The early and easy comparisons have likened him to smallish power forwards like Charles Barkley, who wasn’t quite 6-5, or Larry Johnson, who was 6-7, but neither is an exact match. In the history of basketball, there has been no player exactly like Zion. He doesn’t shoot quite as well as you’d want a wing to shoot, but he’s so big and fast he can get wherever he wants to go. (He made 68.0 percent of his field-goal tries at Duke, which tells us he doesn’t take bad shots.)

Back to the power-forward thing: The Hawks have one of those. John Collins, two years a pro, isn’t far from being an All-Star. Collins is 6-10, which is exactly what you’d want in a 4, and I kept looking at Zion and thinking about Collins and wondering how the two could fit into a starting five. Then, on the second night of my Zion-viewing – this against North Carolina, against whom he scored the winning hoop – it hit me: Zion would be the center.

Here we must put aside our memories of classic centers – Wilt and Russell, Kareem and Shaq – and think of 21st century centers, of which there are almost none.

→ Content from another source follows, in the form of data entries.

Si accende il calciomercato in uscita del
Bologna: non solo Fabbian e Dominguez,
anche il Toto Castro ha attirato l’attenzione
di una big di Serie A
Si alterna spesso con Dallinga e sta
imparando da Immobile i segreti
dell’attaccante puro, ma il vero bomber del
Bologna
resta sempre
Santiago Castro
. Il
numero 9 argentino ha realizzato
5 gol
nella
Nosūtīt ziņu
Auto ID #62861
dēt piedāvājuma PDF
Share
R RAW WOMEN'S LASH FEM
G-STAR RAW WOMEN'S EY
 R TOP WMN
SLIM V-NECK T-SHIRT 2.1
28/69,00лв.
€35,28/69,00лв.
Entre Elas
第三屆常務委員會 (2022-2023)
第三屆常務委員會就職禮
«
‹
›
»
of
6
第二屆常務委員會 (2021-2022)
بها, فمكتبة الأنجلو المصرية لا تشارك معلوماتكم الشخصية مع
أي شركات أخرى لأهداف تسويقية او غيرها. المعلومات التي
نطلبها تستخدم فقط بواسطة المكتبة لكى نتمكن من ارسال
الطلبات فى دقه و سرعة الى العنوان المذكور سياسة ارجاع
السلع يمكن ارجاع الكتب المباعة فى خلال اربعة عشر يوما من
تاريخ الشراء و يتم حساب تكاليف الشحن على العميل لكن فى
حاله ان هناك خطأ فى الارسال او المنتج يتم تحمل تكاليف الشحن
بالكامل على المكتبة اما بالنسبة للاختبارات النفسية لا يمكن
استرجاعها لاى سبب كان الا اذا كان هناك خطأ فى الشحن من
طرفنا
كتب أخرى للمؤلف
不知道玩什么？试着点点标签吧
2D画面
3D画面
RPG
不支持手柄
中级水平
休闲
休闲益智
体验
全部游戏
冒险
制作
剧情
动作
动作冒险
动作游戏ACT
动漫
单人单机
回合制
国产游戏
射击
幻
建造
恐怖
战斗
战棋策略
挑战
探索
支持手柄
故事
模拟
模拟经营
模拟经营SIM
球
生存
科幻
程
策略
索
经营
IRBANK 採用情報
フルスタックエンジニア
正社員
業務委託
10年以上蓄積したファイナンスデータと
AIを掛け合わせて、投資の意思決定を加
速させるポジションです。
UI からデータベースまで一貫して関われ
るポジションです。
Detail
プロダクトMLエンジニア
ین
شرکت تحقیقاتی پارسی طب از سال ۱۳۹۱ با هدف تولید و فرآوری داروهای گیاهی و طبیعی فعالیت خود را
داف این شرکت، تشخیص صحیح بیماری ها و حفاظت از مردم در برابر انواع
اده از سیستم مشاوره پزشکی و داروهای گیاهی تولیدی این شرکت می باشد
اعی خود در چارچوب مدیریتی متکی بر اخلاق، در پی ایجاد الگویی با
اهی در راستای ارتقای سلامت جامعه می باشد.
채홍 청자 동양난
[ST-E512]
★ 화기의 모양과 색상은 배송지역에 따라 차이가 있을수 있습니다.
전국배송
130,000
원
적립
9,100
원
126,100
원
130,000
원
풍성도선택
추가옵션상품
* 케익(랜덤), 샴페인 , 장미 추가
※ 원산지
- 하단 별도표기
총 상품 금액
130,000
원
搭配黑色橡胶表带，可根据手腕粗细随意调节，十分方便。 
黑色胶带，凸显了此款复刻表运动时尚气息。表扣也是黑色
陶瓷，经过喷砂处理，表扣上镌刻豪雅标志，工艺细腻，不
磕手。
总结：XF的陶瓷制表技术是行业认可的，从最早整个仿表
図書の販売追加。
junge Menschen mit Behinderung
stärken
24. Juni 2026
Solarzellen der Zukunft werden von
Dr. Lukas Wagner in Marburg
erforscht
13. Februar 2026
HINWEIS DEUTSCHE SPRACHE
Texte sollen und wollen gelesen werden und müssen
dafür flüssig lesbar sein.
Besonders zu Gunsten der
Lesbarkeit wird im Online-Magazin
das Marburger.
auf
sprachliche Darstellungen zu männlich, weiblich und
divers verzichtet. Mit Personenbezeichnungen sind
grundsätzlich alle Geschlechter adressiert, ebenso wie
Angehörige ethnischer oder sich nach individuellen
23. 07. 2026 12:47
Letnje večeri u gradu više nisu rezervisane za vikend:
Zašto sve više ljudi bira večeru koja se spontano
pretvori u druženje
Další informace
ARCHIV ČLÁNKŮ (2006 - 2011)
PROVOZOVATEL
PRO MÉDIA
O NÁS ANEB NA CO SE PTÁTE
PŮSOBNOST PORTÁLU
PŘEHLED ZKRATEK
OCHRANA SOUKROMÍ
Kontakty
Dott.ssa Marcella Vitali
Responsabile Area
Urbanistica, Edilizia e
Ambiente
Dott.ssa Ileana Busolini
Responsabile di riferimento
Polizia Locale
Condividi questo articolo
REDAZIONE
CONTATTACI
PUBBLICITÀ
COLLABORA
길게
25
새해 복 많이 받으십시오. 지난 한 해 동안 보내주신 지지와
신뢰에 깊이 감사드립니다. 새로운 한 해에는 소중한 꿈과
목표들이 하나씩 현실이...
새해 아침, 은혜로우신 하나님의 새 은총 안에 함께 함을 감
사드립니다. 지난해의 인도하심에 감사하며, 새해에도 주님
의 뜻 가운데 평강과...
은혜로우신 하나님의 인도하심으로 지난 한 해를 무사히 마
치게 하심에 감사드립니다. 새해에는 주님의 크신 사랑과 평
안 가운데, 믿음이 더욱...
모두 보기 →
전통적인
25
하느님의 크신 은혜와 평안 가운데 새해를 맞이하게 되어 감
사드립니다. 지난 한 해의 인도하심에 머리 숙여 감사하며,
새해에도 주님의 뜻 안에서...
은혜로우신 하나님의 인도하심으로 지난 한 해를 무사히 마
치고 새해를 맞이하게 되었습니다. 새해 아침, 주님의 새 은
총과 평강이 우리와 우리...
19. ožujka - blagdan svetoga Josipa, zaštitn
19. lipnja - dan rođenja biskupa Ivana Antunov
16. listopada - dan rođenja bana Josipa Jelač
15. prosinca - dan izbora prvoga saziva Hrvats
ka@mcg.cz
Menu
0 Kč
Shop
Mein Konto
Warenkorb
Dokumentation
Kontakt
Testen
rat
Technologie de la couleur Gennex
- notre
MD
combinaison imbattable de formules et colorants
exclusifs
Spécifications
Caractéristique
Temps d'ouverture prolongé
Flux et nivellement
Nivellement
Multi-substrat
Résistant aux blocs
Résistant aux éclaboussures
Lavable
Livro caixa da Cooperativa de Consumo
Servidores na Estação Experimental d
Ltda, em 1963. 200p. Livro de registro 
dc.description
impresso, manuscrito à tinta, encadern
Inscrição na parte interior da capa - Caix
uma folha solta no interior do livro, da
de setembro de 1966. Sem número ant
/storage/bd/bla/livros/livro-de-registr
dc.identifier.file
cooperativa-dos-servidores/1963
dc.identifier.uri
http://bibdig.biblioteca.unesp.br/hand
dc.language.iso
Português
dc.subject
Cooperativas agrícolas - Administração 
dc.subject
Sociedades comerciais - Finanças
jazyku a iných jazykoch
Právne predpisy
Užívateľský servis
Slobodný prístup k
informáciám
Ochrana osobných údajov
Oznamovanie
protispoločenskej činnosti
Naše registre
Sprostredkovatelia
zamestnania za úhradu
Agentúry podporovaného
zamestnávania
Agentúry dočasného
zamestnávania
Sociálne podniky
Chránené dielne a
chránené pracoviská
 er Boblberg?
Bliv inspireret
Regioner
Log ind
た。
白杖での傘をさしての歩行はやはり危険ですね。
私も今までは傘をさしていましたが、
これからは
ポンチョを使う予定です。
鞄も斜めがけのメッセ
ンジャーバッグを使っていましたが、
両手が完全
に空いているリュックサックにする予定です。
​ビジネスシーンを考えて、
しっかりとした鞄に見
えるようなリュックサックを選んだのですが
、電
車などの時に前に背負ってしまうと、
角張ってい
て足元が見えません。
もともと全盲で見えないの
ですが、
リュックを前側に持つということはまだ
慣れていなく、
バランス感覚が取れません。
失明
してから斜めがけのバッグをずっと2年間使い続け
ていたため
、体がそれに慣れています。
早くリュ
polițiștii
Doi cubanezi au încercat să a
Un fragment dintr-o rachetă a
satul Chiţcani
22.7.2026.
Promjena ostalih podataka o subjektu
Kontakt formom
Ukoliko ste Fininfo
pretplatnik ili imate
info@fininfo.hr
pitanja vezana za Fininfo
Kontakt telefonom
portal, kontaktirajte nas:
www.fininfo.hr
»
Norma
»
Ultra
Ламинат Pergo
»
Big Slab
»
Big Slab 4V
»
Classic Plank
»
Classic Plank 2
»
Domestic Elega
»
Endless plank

Instead of a big man who plays on the low block, think of a big man who plays everywhere, the way Davis and Joel Embiid do. Now think of a slightly smaller man who can play both low and high and affect the game at both ends. In sum, think of Draymond Green.

The Golden State model might well have amounted to nothing much if not for Draymond’s all-around skills. He’s 6-7. He can play the 4, but it’s when he plays the 5 that the Warriors are, not to go all Dan Quinn on you, the best version of themselves.

Draymond at the 5 became the anchor in what became Golden State’s Death Lineup, the one to which Steve Kerr turned to put opponents out of their misery. Those five – Draymond, Stephen Curry, Klay Thompson, Harrison Barnes and sub Andre Iguodala – became even deadlier with the switch from Barnes to Durant. In Game 1 of the ongoing blood feud with Houston, Kerr started his Death Lineup.

Zion can score at will, which Draymond cannot. He also can do some of what Draymond does well, which is pass and defend and generally terrify opponents. The Warriors have proved you can win titles without much of a post-up game – they sought to add that with DeMarcus Cousins, who tore his quad in Game 2 of Round 1 – but Zion in the post would render a team laden with shooters, as the Hawks aspire to be, that much harder to guard. A defense would have to follow him wherever he goes, and he goes, as noted, everywhere.

We think of floor-spreaders as big guys who can shoot, the stretch-4s like Durant, not that there’s anyone like Durant. Zion would be a floor-spreader in a different way, and can you imagine him being the picker-and-roller with Trae Young? Young’s lobs to Collins are already “SportsCenter” staples; can you imagine Young throwing high for Zion?

(Pause for breath. Getting carried away. Sorry.)

Travis Schlenk is the Hawks’ general manager. He came from Golden State. His second draft saw him take Young and Kevin Huerter, a not-bad facsimile of the Splash Brothers by the Bay. Now imagine the new-look Hawks with someone on the order of Zion, not that there’s anyone quite like Zion. On Friday, Schlenk referred to Zion as “a phenomenal talent,” which fell under the heading of “no duh.”

How might the Hawks look with Zion? Like the most entertaining team in the whole-wide NBA and, given time to mature, like one of the absolute best. I’m not trying to trigger mass hyperventilation over something that has a 10.5 percent chance of happening – but imagine if it did.